For residents of Arizona, the Campaign to Regulate Marijuana Like Alcohol, or Proposition 205, will legalize the use of marijuana and will allow the cultivation of up to six plants, similar to several states. In an advertisement paid for by the campaign, supporters of Proposition 205 state that of the approximately $123-plus million generated in taxes and license fees, Arizona school districts will receive more than $55 million each year. In addition, the campaign states that more than $495 million will be taken out of the criminal market.
As of May 2016, 25 states – including D.C. – have some form of medicinal marijuana laws in place that allow for at least some form of possession. Of these 25, four states – Colorado, Oregon, Washington and Alaska – permit the recreational use of marijuana, as well as D.C.
Come this November, a surprising number of states will have its citizens cast their vote and have their voices heard on the legalization of marijuana. The opposition of marijuana has cost taxpayers millions and incarcerated thousands since the initiation of the so-called War on Drugs.
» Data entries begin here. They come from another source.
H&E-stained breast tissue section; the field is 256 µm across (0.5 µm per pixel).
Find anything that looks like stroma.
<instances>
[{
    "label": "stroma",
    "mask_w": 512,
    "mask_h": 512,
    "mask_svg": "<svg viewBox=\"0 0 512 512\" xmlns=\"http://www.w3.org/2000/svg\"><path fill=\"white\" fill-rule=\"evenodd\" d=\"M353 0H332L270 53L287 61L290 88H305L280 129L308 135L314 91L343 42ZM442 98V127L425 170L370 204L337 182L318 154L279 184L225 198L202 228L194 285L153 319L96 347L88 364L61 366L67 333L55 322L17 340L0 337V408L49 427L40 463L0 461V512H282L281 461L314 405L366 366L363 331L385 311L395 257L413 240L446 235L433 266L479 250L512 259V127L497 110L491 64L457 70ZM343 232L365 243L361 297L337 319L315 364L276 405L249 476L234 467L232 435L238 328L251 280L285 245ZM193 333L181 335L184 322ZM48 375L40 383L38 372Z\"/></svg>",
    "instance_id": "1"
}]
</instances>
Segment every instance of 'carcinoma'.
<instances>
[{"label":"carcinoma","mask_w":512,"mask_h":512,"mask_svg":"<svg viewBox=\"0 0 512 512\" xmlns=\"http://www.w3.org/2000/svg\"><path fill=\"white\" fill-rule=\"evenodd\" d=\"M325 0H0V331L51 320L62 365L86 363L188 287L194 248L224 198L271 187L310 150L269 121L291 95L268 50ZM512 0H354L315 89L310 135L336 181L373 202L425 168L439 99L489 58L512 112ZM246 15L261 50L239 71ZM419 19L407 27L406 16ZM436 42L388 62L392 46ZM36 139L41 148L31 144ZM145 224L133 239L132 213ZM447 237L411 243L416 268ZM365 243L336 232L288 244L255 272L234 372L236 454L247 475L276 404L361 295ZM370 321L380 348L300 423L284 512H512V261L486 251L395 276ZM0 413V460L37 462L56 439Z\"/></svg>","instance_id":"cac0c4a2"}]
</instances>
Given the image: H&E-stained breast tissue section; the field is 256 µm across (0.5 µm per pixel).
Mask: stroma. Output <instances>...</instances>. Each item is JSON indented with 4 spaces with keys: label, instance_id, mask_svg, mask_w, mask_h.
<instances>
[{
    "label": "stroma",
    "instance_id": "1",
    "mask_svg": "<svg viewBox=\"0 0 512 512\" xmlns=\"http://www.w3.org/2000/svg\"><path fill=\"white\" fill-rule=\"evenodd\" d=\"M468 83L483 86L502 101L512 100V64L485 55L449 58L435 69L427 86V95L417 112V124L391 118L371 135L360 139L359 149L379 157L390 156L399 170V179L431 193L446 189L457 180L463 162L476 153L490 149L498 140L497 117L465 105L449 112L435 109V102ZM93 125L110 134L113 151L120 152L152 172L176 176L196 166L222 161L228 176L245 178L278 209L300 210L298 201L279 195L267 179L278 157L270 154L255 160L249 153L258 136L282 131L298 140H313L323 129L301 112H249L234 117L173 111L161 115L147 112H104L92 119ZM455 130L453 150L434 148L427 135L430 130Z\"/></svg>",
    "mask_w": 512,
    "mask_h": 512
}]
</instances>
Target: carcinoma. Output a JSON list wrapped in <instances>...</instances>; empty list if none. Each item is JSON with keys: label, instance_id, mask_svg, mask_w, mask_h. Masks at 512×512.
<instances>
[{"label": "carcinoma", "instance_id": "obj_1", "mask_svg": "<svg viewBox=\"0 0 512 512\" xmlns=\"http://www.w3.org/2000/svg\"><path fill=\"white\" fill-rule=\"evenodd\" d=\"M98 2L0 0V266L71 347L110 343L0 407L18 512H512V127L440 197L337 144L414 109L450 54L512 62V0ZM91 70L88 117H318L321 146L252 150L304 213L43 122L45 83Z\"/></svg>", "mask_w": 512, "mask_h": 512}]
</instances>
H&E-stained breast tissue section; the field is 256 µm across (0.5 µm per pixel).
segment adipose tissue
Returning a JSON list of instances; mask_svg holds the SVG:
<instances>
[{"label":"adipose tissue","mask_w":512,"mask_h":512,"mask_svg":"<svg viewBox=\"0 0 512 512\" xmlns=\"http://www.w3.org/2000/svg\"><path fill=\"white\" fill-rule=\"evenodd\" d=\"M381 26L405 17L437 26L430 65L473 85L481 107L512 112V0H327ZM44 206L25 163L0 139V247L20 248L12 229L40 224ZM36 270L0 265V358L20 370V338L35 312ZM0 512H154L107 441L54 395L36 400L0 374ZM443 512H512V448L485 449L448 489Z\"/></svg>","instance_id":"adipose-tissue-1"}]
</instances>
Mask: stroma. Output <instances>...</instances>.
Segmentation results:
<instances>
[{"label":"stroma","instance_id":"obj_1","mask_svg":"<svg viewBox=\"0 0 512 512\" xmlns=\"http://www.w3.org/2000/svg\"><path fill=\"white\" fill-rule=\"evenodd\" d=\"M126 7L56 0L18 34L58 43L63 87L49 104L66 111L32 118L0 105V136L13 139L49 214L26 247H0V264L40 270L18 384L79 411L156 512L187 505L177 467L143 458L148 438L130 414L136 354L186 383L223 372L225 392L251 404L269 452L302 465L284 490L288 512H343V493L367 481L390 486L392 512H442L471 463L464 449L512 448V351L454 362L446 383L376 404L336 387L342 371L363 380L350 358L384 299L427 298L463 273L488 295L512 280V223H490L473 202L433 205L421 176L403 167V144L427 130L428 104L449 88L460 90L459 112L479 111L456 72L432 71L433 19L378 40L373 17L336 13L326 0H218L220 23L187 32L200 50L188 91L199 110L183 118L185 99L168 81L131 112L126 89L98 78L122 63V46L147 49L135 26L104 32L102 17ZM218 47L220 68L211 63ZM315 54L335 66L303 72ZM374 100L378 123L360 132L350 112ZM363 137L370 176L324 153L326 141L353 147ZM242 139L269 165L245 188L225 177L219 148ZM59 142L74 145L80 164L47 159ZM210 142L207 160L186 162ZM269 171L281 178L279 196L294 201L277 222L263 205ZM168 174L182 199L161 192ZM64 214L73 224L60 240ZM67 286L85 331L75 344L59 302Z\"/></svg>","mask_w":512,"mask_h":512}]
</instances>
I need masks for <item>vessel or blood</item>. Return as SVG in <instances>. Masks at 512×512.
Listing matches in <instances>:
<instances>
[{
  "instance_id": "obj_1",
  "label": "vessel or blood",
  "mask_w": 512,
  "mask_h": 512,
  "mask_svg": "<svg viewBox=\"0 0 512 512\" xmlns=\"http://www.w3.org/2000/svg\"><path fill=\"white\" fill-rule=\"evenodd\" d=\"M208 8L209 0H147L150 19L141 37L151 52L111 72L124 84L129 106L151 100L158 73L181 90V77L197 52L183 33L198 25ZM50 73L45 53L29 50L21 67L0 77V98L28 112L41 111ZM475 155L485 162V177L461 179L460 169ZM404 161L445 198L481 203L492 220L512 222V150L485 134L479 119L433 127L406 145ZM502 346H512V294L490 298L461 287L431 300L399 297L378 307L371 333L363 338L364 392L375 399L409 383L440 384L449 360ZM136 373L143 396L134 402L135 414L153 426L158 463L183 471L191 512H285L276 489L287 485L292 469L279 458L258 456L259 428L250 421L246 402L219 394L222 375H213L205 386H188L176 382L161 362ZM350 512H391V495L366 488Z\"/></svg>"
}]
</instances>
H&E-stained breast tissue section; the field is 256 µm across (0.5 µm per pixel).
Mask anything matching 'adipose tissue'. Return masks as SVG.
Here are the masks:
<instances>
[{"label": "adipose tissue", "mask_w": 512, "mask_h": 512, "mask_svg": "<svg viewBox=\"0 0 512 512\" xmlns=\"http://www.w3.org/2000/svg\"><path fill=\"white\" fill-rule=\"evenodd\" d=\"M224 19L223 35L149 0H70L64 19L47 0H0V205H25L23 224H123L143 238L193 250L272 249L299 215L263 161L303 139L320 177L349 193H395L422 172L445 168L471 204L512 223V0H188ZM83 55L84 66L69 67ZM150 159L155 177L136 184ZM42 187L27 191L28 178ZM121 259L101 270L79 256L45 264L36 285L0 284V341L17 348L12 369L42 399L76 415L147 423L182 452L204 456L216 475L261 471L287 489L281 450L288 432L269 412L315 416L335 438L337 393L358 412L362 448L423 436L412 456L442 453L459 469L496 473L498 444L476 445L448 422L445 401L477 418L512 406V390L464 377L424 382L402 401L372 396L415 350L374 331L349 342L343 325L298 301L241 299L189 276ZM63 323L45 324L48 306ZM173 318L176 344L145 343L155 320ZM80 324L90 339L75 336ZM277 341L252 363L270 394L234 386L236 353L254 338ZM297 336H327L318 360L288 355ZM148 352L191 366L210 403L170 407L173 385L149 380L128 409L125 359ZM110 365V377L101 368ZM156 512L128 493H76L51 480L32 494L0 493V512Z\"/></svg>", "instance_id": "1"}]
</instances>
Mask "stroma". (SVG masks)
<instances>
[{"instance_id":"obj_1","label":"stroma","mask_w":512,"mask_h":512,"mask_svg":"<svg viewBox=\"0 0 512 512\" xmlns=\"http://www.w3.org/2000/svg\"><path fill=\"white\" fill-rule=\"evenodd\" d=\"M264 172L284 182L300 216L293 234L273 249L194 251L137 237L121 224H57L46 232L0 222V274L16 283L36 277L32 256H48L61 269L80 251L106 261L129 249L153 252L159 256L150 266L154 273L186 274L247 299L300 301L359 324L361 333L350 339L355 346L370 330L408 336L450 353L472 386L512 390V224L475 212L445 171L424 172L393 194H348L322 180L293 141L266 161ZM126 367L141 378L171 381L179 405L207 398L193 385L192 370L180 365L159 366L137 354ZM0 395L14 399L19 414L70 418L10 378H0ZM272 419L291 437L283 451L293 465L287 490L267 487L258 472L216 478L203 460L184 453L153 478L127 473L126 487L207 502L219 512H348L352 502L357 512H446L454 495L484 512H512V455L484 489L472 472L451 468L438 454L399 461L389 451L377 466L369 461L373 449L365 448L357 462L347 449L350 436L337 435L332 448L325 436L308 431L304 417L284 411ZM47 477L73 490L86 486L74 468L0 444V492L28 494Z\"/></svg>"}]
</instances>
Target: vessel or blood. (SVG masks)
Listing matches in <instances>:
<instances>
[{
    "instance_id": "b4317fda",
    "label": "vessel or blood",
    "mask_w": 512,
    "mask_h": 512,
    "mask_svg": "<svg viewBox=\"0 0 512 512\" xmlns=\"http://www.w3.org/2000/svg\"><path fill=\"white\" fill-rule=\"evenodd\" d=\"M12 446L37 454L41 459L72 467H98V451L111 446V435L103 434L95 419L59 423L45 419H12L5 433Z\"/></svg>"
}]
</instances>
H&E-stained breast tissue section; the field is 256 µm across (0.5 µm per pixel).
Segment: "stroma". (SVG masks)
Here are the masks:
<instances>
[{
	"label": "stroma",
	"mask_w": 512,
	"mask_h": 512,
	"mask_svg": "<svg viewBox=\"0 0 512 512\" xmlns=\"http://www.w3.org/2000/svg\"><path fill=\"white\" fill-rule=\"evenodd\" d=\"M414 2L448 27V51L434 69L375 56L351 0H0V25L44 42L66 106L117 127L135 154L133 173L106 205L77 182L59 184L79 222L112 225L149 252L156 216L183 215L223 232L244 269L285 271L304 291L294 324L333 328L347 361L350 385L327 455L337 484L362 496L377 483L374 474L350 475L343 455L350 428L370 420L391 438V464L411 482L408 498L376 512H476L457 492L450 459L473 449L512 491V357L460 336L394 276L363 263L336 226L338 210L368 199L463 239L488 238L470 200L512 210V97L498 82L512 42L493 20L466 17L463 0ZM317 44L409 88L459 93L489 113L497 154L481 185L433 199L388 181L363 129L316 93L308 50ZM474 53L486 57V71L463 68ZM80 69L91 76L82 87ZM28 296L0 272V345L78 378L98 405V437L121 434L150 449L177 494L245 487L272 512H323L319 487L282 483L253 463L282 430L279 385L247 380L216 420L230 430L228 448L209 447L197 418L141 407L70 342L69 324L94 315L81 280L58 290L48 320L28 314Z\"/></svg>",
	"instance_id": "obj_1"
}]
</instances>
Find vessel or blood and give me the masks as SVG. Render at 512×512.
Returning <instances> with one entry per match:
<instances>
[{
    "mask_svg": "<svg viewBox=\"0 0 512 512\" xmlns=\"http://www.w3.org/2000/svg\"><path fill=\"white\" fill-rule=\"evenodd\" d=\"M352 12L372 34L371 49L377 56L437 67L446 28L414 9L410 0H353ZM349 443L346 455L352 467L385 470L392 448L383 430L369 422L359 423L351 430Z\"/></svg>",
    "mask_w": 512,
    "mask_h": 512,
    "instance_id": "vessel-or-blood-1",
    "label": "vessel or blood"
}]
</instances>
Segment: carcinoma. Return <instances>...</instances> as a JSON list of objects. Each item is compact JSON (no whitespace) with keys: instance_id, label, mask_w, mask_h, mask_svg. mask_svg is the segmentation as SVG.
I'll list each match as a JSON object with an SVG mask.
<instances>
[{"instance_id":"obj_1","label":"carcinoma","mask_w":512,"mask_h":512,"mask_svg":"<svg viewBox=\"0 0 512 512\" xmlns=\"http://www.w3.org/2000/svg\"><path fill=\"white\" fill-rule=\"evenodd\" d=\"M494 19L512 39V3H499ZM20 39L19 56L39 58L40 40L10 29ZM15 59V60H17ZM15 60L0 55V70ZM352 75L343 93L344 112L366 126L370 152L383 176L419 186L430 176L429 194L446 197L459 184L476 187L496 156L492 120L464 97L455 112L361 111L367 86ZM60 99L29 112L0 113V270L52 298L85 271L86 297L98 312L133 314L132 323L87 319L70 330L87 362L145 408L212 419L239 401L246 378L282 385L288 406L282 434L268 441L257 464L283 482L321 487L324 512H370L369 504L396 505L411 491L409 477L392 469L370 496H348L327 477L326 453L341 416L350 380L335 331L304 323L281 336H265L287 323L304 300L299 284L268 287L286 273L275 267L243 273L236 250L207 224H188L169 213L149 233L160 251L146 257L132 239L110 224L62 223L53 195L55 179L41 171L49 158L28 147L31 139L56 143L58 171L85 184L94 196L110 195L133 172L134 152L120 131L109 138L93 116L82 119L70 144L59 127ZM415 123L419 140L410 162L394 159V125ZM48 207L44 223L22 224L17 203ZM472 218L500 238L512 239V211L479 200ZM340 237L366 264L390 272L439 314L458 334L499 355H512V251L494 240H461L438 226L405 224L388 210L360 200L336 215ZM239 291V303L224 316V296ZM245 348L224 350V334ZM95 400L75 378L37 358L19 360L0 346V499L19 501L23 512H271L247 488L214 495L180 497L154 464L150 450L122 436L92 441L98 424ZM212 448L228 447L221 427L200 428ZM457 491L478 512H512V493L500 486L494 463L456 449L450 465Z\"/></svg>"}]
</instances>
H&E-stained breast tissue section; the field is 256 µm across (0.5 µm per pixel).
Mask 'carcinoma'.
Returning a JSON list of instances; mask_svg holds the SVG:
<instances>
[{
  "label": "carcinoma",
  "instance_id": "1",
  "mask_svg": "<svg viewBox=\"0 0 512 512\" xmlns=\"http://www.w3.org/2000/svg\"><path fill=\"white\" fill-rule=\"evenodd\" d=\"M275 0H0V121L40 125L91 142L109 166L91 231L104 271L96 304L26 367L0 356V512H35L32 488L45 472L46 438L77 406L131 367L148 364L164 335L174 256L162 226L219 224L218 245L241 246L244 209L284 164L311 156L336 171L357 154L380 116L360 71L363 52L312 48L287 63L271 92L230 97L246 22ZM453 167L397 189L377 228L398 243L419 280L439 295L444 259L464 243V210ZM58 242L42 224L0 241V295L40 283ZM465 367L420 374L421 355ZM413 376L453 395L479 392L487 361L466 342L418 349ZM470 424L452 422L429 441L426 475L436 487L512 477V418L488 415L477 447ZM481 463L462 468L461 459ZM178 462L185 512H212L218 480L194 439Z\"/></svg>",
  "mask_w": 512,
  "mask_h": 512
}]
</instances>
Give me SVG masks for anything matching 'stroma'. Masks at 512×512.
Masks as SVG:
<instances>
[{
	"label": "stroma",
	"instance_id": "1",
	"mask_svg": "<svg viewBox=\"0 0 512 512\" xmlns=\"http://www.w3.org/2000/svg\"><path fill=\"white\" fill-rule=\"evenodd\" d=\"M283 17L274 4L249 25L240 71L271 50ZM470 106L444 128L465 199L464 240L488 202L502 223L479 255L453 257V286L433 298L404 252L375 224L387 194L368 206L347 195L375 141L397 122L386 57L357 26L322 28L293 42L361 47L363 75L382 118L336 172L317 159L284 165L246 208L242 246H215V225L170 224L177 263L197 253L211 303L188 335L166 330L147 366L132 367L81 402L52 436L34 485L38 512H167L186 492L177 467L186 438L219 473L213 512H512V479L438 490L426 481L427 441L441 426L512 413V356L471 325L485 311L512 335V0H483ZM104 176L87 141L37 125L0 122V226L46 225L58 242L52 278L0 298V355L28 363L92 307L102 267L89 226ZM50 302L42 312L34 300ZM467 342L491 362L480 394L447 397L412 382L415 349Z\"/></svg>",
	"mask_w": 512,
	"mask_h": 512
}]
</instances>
There were a total of 574,641 marijuana-related arrests last year, due to the possession of a small quantity, according to Governing, an online media platform covering politics and policy across the country. Although crime in the country has steadily declined over the past two decades, the marijuana-related arrests last year outnumbered the arrest made for violent crime.
More and more states across the country are beginning to buy into the huge profits to be made from the marijuana industry and as support grows among American citizens, the states that have yet to allow it will soon follow.